VanHorne & Waverly explores artistic life in Mile End neighbourhood
Documentary portrays artists Radwan Moumneh, Glen LeMesurier and Rouge Lefevbre
This documentary follows three artists as they forge, mix/illuminate, perform and paint new works in one of Canada’s most densely populated artist communities. The post-industrial buildings at the intersection of VanHorne and Waverly in Montreal’s Mile End neighbourhood host a plethora of creative workspaces, home to some of the city’s most intriguing and successful artists.
Meet three of the neighbourhood’s mainstay creators: installation artist/sculptor Glen Lemesurier, Beirut-born musician/performance artist Radwan Moumneh, and visual artist Rouge Lefebvre, who spent much of her childhood dancing for Les Grands Ballets Canadiens.

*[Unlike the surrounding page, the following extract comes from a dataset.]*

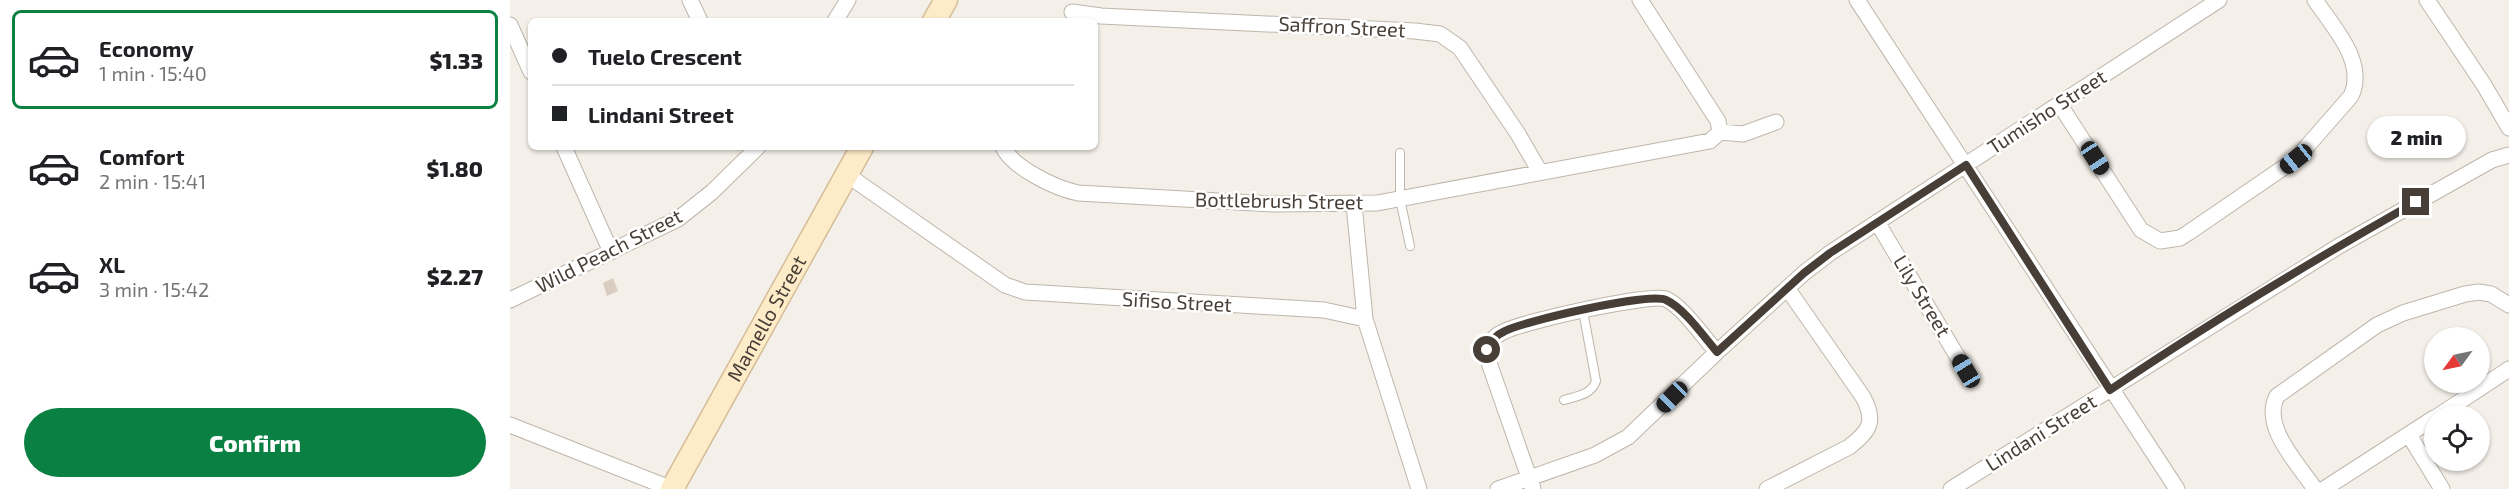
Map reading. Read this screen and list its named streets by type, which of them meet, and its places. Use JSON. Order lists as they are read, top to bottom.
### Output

The film is set primarily in and around the Jardin du Crépuscule, a sculpture garden in an abandoned lot that is currently being "squatted" by over 50 statues.
As the threat of new real estate development encroaches on this "green" neighbourhood space, filmmaker/sustainability consultant Geneva Guerin tells the story of how these and other artists have come together to transform the northern limits of Mile End from a bleak row of industrial warehouses to an active creative hub and community gathering-space. Plateau-Mont-Royal borough councillor Richard Ryan provides some complimentary backstory about the Mile End and how it evolved to become such an artist’s haven.
It features performances by Jerusalem in My Heart, harpist Sarah Pagé (Barr Brothers) and saxophonist Jason Sharp.